İsrail vatandaşı Filistinlilerden ‘Sürpriz Protesto’

İsrail polisini beklenmeyen, gizli adımlarıyla şaşırttılar.

Nasıra’daki gösteriden bir kesit (Arap Vatandaşları İzleme Yüksek Komitesi)
Nasıra’daki gösteriden bir kesit (Arap Vatandaşları İzleme Yüksek Komitesi)
TT

İsrail vatandaşı Filistinlilerden ‘Sürpriz Protesto’

Nasıra’daki gösteriden bir kesit (Arap Vatandaşları İzleme Yüksek Komitesi)
Nasıra’daki gösteriden bir kesit (Arap Vatandaşları İzleme Yüksek Komitesi)

İsrail'de içerisinde Knesset üyeleri de olan Arap Vatandaşları İzleme Yüksek Komitesi liderleri, Gazze'deki Filistin halkına yönelik saldırılara karşı Nasıra’da beklenmeyen bir gösteri düzenledi. Gösteri, İsrail polisini şaşırtma amacıyla gizli bir şekilde gerçekleştirildi.

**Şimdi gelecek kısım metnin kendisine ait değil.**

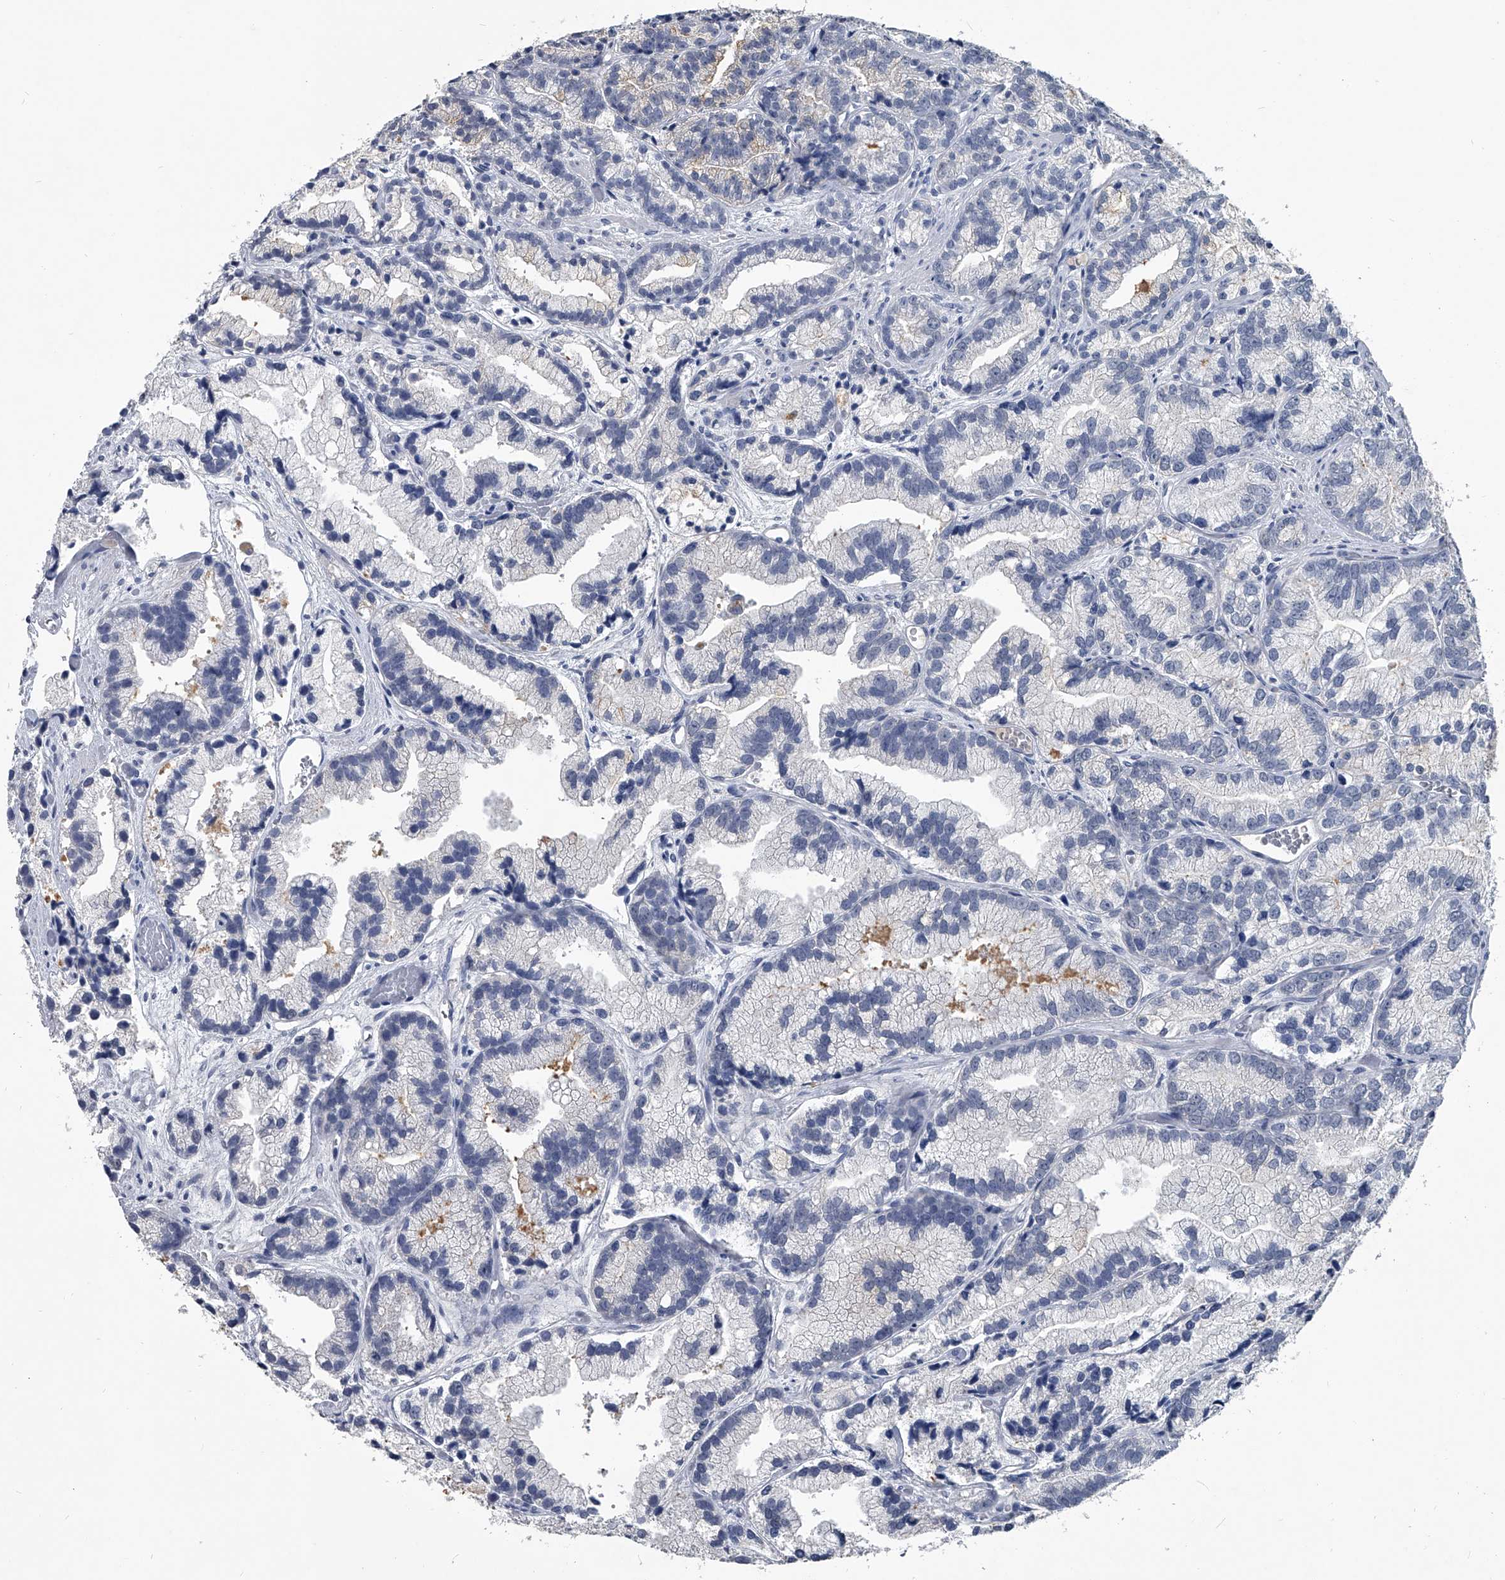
{"staining": {"intensity": "strong", "quantity": "<25%", "location": "cytoplasmic/membranous"}, "tissue": "prostate cancer", "cell_type": "Tumor cells", "image_type": "cancer", "snomed": [{"axis": "morphology", "description": "Adenocarcinoma, Low grade"}, {"axis": "topography", "description": "Prostate"}], "caption": "This histopathology image shows prostate cancer (low-grade adenocarcinoma) stained with immunohistochemistry to label a protein in brown. The cytoplasmic/membranous of tumor cells show strong positivity for the protein. Nuclei are counter-stained blue.", "gene": "BCAS1", "patient": {"sex": "male", "age": 89}}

Komite Başkanı Muhammed Bereke, gösterinin bilinçli bir şekilde gizlice planlandığını ve bunun sebebinin ise “son iki ay boyunca İsrail polisinin gösterilere müdahalesini engellemeye yönelik tehditler ve tutuklamalar sürdürmesi” olduğunu ifade etti. Ayrıca gösteri için yasal olarak izin alınmasına gerek olmadığını da belirten Bereke, “tek seçeneklerinin gösteriyi gizlice ve polisi şaşırtacak şekilde hazırlamak” olduğunu ifade etti.

Gösteriye, Bereke'nin yanı sıra Arap yerel yetkililerin Katar Komitesi Başkanı Muder el-Yunus, Knesset Arap Milletvekili İman Hatip, Barış ve Eşitlik için Demokrasi Cephesi’nden Yusuf Atavna, Ofer Cassif ve Ayda Tuma Süleyman da katıldı. Katılımcılar, Gazze'deki Filistin halkına yönelik soykırıma karşı çıkan pankartlar taşıdı ve bu savaşın derhal sona erdirilmesini talep ettiler.

Tehcire son

Bereke, basın açıklamasında şunları söyledi: "Bu gösteri, mümkün olduğunca gizli bir şekilde hazırlandı. Gruplara duyurmadık, medya organlarına erken bir şekilde haber vermedik. Sesimizi duyurmak istiyoruz, savaşa son, katliama son, tehcire son. Hakim sistem, sesimizi susturamayacak ve Filistin halkına bağlılığımız söndüremeyecek."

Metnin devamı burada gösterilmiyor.